Deep Woods - Page 32

Idiot. I stood and twisted away, breathing fast. It wasn’t just the attraction. As I’d looked at her, just for a second, stupid fantasies had started playing in my head: her and me and Rufus, all together like—

Like a family.

Stupid. The monster doesn’t get a happy ending.

I checked the pot. “Food’s ready.”

I passed her a bowl of stew and a hunk of bread and she thanked me. But she kept looking at me, her eyes full of concern. All she wanted was to help me.

I deliberately looked away and avoided her eyes until I felt her finally drop her gaze. People like me don’t deserve help.

I only had one chair, so I gave that to her and leaned against the edge of the table. As we ate, my mind was turning. How the hell am I going to make this work? Already, she was getting too damn close. She trusted me...liked me even. Thought I was a hero. I couldn’t let her get close enough to find out the truth.

I was picking up her empty dish when she said, “Cal? What are we going to do?”

I looked at her and, in a heartbeat, my own problems were forgotten.
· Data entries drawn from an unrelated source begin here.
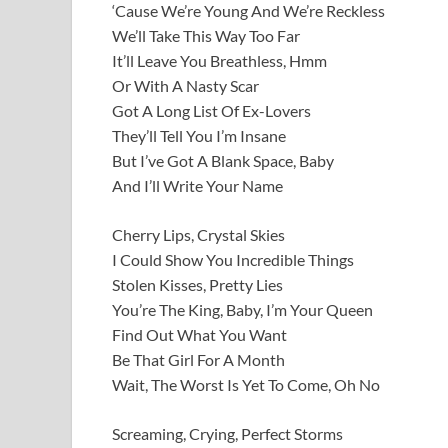
‘Cause We’re Young And We’re Reckless
We’ll Take This Way Too Far
It’ll Leave You Breathless, Hmm
Or With A Nasty Scar
Got A Long List Of Ex-Lovers
They’ll Tell You I’m Insane
But I’ve Got A Blank Space, Baby
And I’ll Write Your Name
Cherry Lips, Crystal Skies
I Could Show You Incredible Things
Stolen Kisses, Pretty Lies
You’re The King, Baby, I’m Your Queen
Find Out What You Want
Be That Girl For A Month
Wait, The Worst Is Yet To Come, Oh No
Screaming, Crying, Perfect Storms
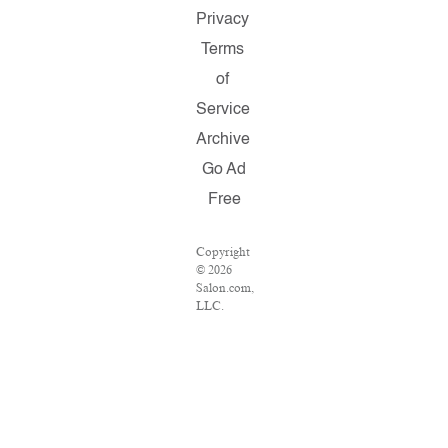
Privacy
Terms
of
Service
Archive
Go Ad
Free
Copyright
© 2026
Salon.com,
LLC.
Reproduction
of material
from any
Salon
pages
without
written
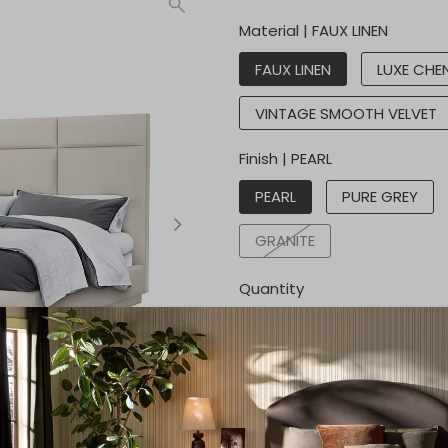
Material |
FAUX LINEN
FAUX LINEN
LUXE CHEN
VINTAGE SMOOTH VELVET
Finish |
PEARL
PEARL
PURE GREY
GRANITE
Quantity
Get a quote
Call for price:
2145597050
The fear in her eyes made me want to just grab her and pull her into my arms.

“They know my name,” she continued. “They know where I live. I can’t go home.”

My hands actually twitched, I wanted to hug her so much. “I don’t know,” I told her. “But I know you’re safe here. And you can stay here as long as you want.”
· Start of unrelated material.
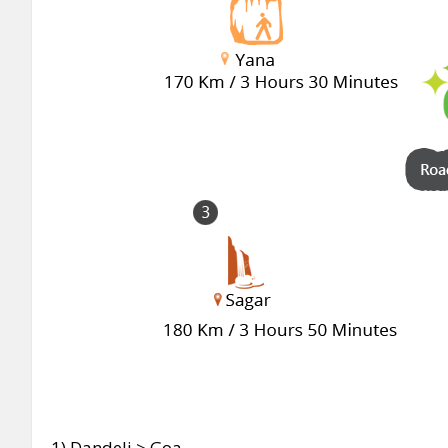
1)
Dandeli > Goa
She bit her lip, her eyes going moist. She started to thank me and I just nodded quickly and looked away. Anymore looking into those big, brown eyes and I was going to fall right into them.
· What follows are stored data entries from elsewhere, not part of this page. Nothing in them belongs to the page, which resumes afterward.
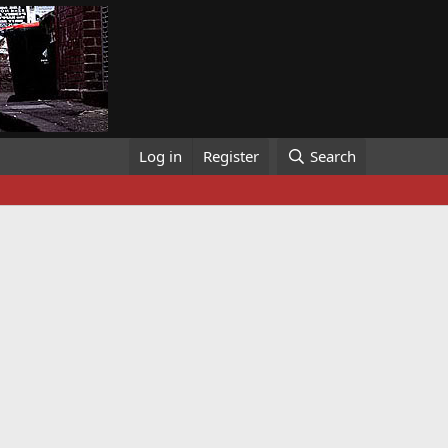
Log in
Register
Search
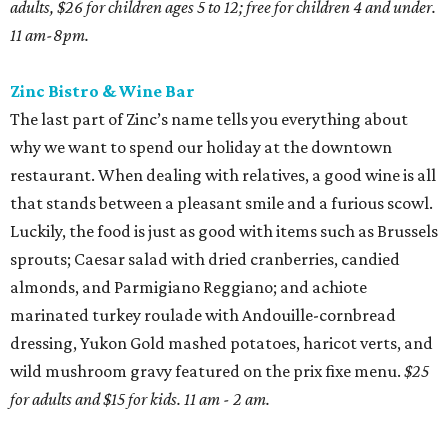
adults, $26 for children ages 5 to 12; free for children 4 and under.
11 am-8pm.
Zinc Bistro & Wine Bar
The last part of Zinc’s name tells you everything about
why we want to spend our holiday at the downtown
restaurant. When dealing with relatives, a good wine is all
that stands between a pleasant smile and a furious scowl.
Luckily, the food is just as good with items such as Brussels
sprouts; Caesar salad with dried cranberries, candied
almonds, and Parmigiano Reggiano; and achiote
marinated turkey roulade with Andouille-cornbread
dressing, Yukon Gold mashed potatoes, haricot verts, and
wild mushroom gravy featured on the prix fixe menu.
$25
for adults and $15 for kids. 11 am - 2 am.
A little later, as I cleaned the dishes, I heard her yawn: the poor thing was exhausted. She’d probably never walked so far in one day in her life, and she’d done it all without complaining. For a city girl, she was tougher than I could have believed.

The yawn woke Rufus from his nap and he trotted over to Bethany and butted his head against her, then rolled on his side, demanding tummy tickles. As she obliged, she gazed out of the window, just...listening. For a while, I tried to figure out what she was listening to, because I couldn’t hear anything. Then I realized she was listening to the silence. She’d never heard it before. God, she was so far out of her comfort zone, here. Was she going to be okay? City folk need people around them, they need to chatter. It’s okay for people like me. I do just fine on my own.

Right?

Bethany yawned again and looked around...and then she just went still. I frowned, wondering what she’d seen...and then I followed her gaze to the bed.

The only bed.

She looked up at me and then back to the bed and then to me again and I saw the math going on in her head. Is that why he took me in? Is it a deal? Room and board in return for—

Her lips parted in shock. Before she could say anything, I stepped forward and put my hands up, dish suds dripping from them. “No! No.”

We stared at each other. She nodded. She believed me, but….

But I could feel how hot my face had gone. Just the thought of the two of us...God, I was rock-hard in my jeans. “I’ll sleep on the floor,” I said firmly.

She swallowed. Held my gaze almost defiantly.

I caught my breath. Dammit, the temptation to just crush my lips down on hers and run my hands all over those fantastic curves….

A woof made both of us jump. We looked down to see Rufus looking up at us, concerned. Then he trotted across the room, jumped onto the bed, and sat down very firmly. Okay, but whoever’s sleeping in the bed, I’m sleeping with them.

I started grabbing blankets to bed down on the floor. When I turned back to Bethany, she’d stripped down to the t-shirt—on her, it was more like a nightshirt—and was slipping between the covers. Rufus pushed up against her legs, snuggling in for the night.

I turned down the lantern and lay down on the floor. But even with my back turned and my eyes closed, I couldn’t forget she was there. Her dark curls spilling across the pillow, her full breasts pushing out the front of the soft white t-shirt…. And I was going to have days, maybe weeks of this. Living in a one-room cabin with a woman I was crazy about and could never, ever have.

What the hell am I going to do?

22

Bethany

I WOKE FROM SLEEP so deliciously deep, so silent and complete, that I had to haul myself up hand-over-hand through the layers of wakefulness until I finally opened my eyes, a big, goofy grin on my face. I couldn’t remember ever having slept so well.